Work required:
Copy out, word for word, the part of the records that opens with the line containing "Audi Q7 e-tron: izmēģināts" and closes with the line containing "24、当你真正去做些什么的时候，往往也是很多事都无", both of those lines included.

Input:
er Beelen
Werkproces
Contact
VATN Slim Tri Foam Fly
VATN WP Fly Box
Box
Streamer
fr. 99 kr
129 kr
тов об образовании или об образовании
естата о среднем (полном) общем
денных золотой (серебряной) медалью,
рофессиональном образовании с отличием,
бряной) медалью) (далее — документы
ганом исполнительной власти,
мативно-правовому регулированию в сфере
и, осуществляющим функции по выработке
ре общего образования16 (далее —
...
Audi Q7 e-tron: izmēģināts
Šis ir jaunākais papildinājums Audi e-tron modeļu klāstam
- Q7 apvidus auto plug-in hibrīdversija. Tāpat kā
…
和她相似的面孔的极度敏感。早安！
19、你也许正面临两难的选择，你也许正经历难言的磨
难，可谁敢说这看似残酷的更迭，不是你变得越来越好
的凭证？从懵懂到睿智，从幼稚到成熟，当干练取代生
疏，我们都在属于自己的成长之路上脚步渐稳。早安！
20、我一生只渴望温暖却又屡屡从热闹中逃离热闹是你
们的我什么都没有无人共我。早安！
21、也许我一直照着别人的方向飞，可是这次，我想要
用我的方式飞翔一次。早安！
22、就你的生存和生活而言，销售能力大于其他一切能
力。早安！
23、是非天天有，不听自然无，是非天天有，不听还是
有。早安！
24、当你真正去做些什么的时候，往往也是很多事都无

Final answer:
Audi Q7 e-tron: izmēģināts
Šis ir jaunākais papildinājums Audi e-tron modeļu klāstam
- Q7 apvidus auto plug-in hibrīdversija. Tāpat kā
…
和她相似的面孔的极度敏感。早安！
19、你也许正面临两难的选择，你也许正经历难言的磨
难，可谁敢说这看似残酷的更迭，不是你变得越来越好
的凭证？从懵懂到睿智，从幼稚到成熟，当干练取代生
疏，我们都在属于自己的成长之路上脚步渐稳。早安！
20、我一生只渴望温暖却又屡屡从热闹中逃离热闹是你
们的我什么都没有无人共我。早安！
21、也许我一直照着别人的方向飞，可是这次，我想要
用我的方式飞翔一次。早安！
22、就你的生存和生活而言，销售能力大于其他一切能
力。早安！
23、是非天天有，不听自然无，是非天天有，不听还是
有。早安！
24、当你真正去做些什么的时候，往往也是很多事都无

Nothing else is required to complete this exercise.